Saturday, April 20, 2013

Doctor Who: 1970

Episode 271: Doctor Who and the Silurians, episode 7
First broadcast: 5.15 pm, Saturday, 14 March 1970
<< back to 1969
The most un-Doctor Who that Doctor Who has ever been
Doctor Who and the Silurians, episode 7
How different would Doctor Who’s seventh season have looked to viewers at the time?

The show was now in colour but most viewers were still watching in black and white. UNIT – the Doctor’s new employers – had been introduced the year before and his friend Lethbridge-Stewart even before that. New companion Liz Shaw is not all that different from Zoe from the previous year.

The look of the series was also familiar. Spearhead from Space was shot on film but then the series was back to being made in a TV studio, with the same fixed-camera look it would keep til the end of the 80s. The design, eerie music and men in rubber suits were all just as they had been.

But there are two major changes to the show. First, it’s all set in one place and time. We never even see inside the TARDIS – instead, the Doctor drives to his adventures in a funny yellow car.

Previous production teams had tried to make Doctor Who more contemporary and relevant. But Season 7 does not strand the Doctor in the (then) present day. Instead, the four stories are set a few years in the future – one with more stylised uniforms and where the space race has reached Mars. This allows the show a bit of freedom to play with new technologies and kill off half of London with a plague.

This near future is pretty bleak. Part of that bleakness is the way it wa shot. For example, on the gas towers in episodes two and three of Inferno, the location, acting, music and direction all make this ‘real’ world so distubring.

But this future Earth is also a serious, professional place. We never see the Brigadier or Liz Shaw’s home or friends, or get any sense of their lives outside their work. Each story is about large institutions: UNIT, a plastics factory, a mining operation, the space programme, another mining operation. When we do meet ordinary people, it’s just to see them scream before the monsters kill them.

The monsters this year – all new creations – are generally good. The Autons and Silurians both quickly returned to the series and still crop up in the series today. The Ambassadors are creepy but their story doesn’t really warrant a comeback (though baddies wearing space suits are cool), and the less said about the Primords the better.
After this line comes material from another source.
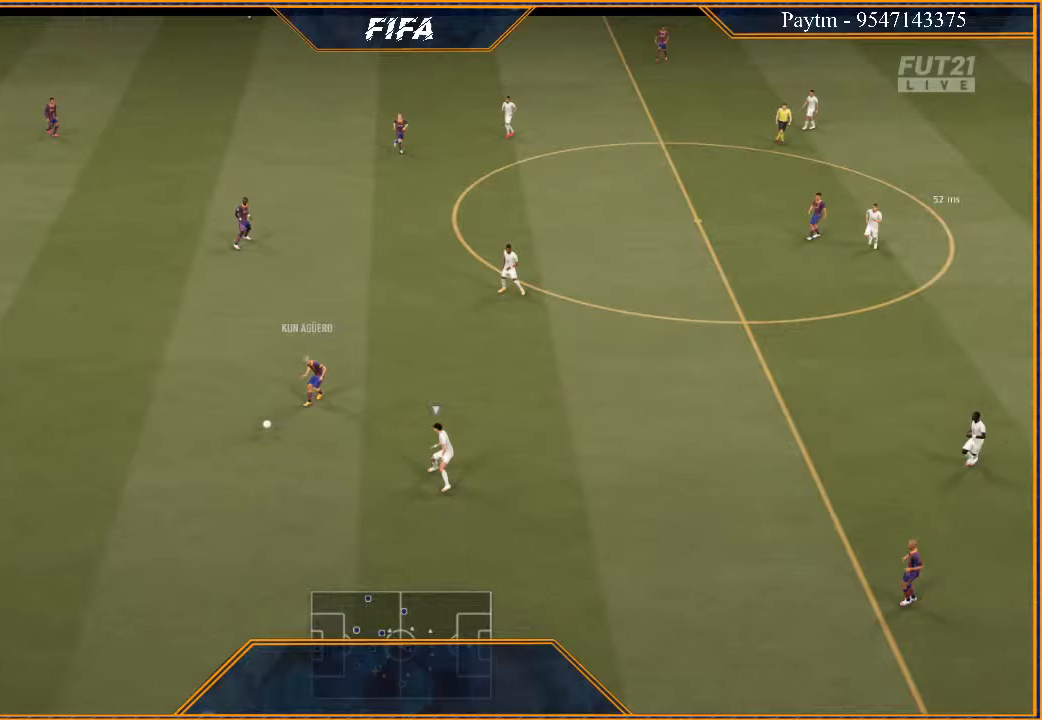
{"dt_ms": 500, "buttons": ["A"], "left_stick": "up-right", "right_stick": "center", "events": [[67, "left_stick", "down-right"], [367, "left_stick", "up-right"], [400, "R2", "up"], [500, "A", "down"]]}
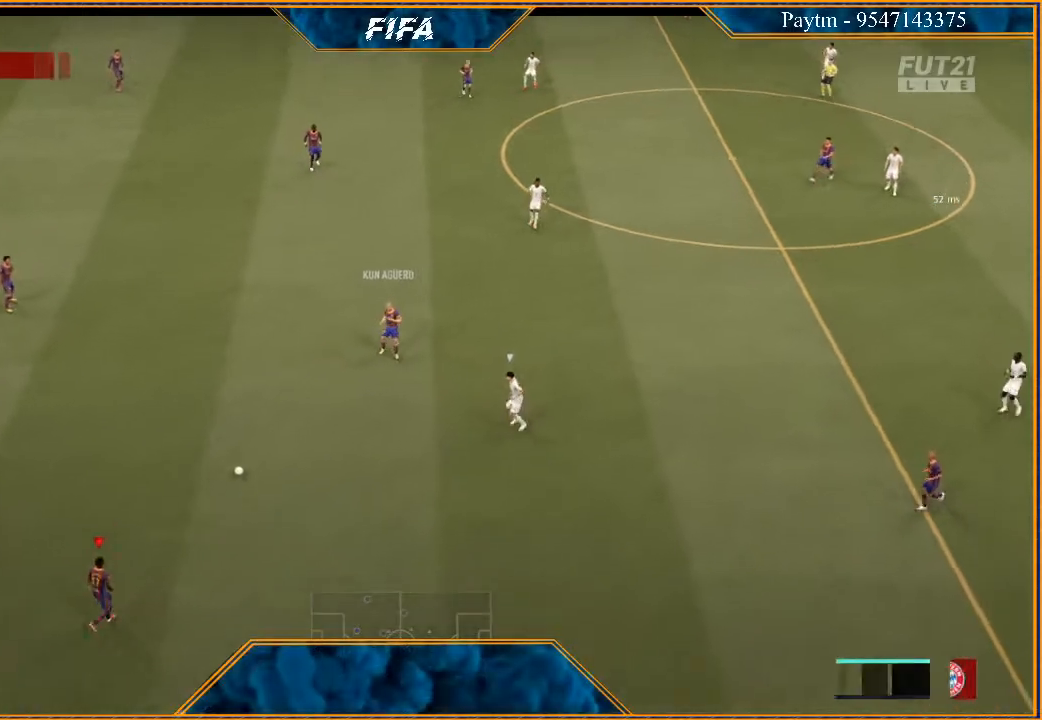
{"dt_ms": 500, "buttons": ["R2"], "left_stick": "up", "right_stick": "center", "events": [[100, "A", "up"], [200, "R2", "down"], [467, "left_stick", "up"]]}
But this season is less interested in monsters as our own bad behavior. More often than not stories turn on the greed, ambition and paranoia of ordinary humans.

There’s greedy poacher Sam Seeley in Spearhead and General Scobie’s pride over the waxwork of himself. In Doctor Who and the Silurians the Doctor is as much fighting the self-interest of Quinn, Masters and Lawrence as he is the creatures – who, just when he’s made peace, the Brigadier blows up. The Ambassadors of Death turn out to be quite friendly, the deaths the result of their misuse by nasty humans. In Inferno, Professor Stahlman refuses to heed health and safety warnings and nearly destroys the world. In the process, we glimpse another Earth where even the Doctor’s friends are baddies.
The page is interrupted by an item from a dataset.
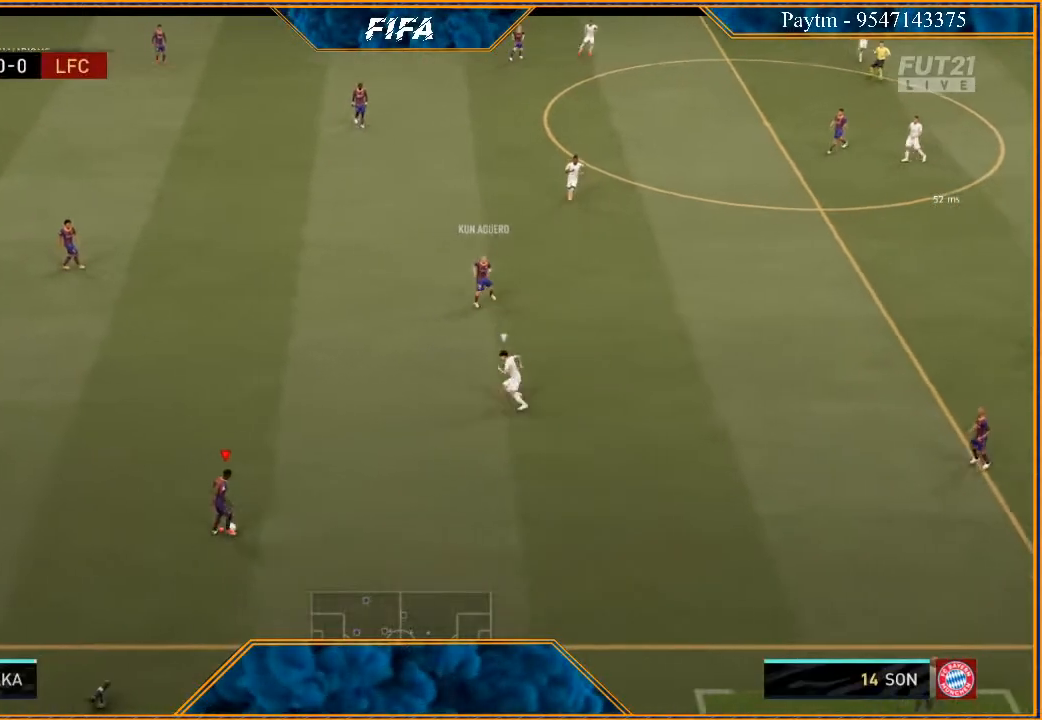
{"dt_ms": 500, "buttons": ["R2"], "left_stick": "up-left", "right_stick": "center", "events": [[267, "left_stick", "up-left"]]}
It’s no wonder the Doctor so resents being stuck on Earth – another reason this season seems so cold and hostile. It’s very different from his usual attitude, that humans are his favourite species, Earth his favourite planet.

That's the second thing that's changed. This Doctor is unlike anything we’ve seen before. It’s not just the incongruous sights of him naked in the shower or sporting a white tee-shirt and a prominent tattoo – the most un-Doctor Who that Doctor Who has ever been. Even when he wears old-fashioned clothes and has that same mix of brilliance and mischief, this is a different man from the first two Doctors. He’s not a reluctant hero but willingly seeks out adventure.
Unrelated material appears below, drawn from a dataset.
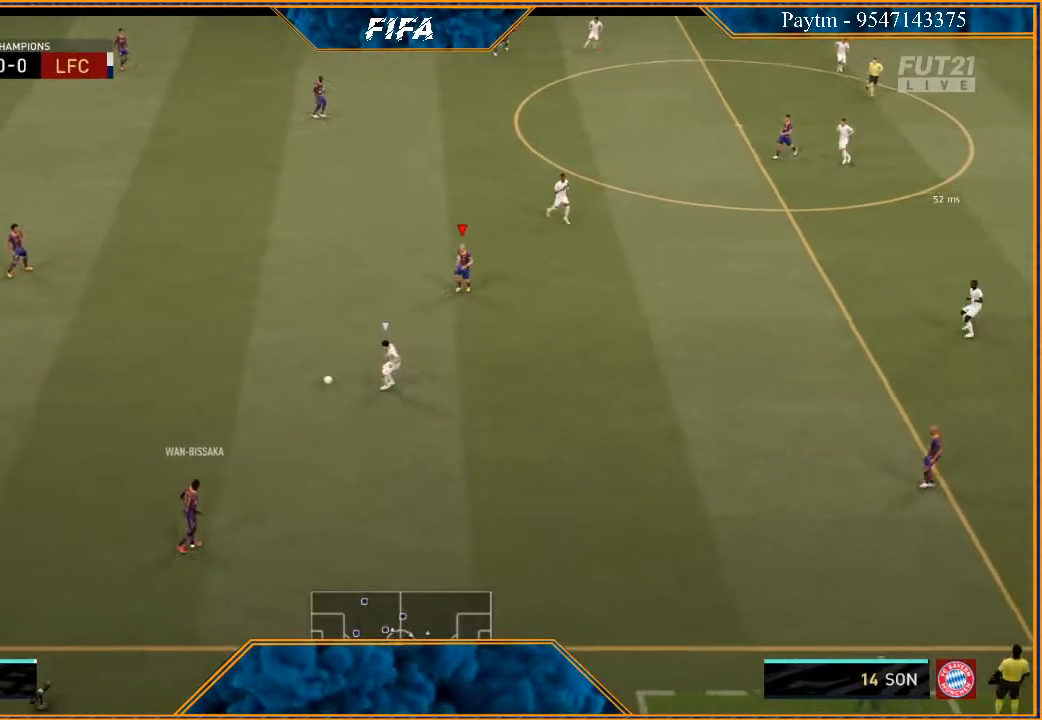
{"dt_ms": 500, "buttons": ["R2"], "left_stick": "up", "right_stick": "center", "events": [[100, "R2", "up"], [267, "A", "down"], [367, "left_stick", "up"], [400, "A", "up"], [467, "R2", "down"]]}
The Doctor’s new-found dynamism often drives the stories – he alone makes a deal with the Silurians, goes into space to rescue Mars Probe 7 and crosses over to the alternate Earth.

Until now, the Doctor always had a male companion to do the fights and stunts, but the Third Doctor is an expert in alien martial arts. The Brigadier – who could have been given all the action – is often more of a hindrance than a help. Meeting the evil Brigade-Leader doesn’t mellow the Doctor’s opinion of his boss. He storms off in protest at the end of the season, and then has to come crawling back when he needs the man’s help.

It’s this relationship that defines the season. Professional, cold and uneasy, Season 7 is a bold, grown-up take on Doctor Who.

(A version of the above appeared as "Countdown to 50: Season 7" in Doctor Who Magazine #436 in June 2011. Thanks to Tom Spilsbury for permission to reproduce it here.)

See also: my friend Matthew on Spearhead from Space and the changes to the show.

Next episode: 1971


The Hand of Fear said...

Nice article - I'm enjoying these retrospectives. One small point - Mullins wasn't the poacher in Spearhead, he was the hospital orderly who sold out to the papers. The poacher was Sam Seeley.

0tralala said...

Bother. I shall change it now. Thank you.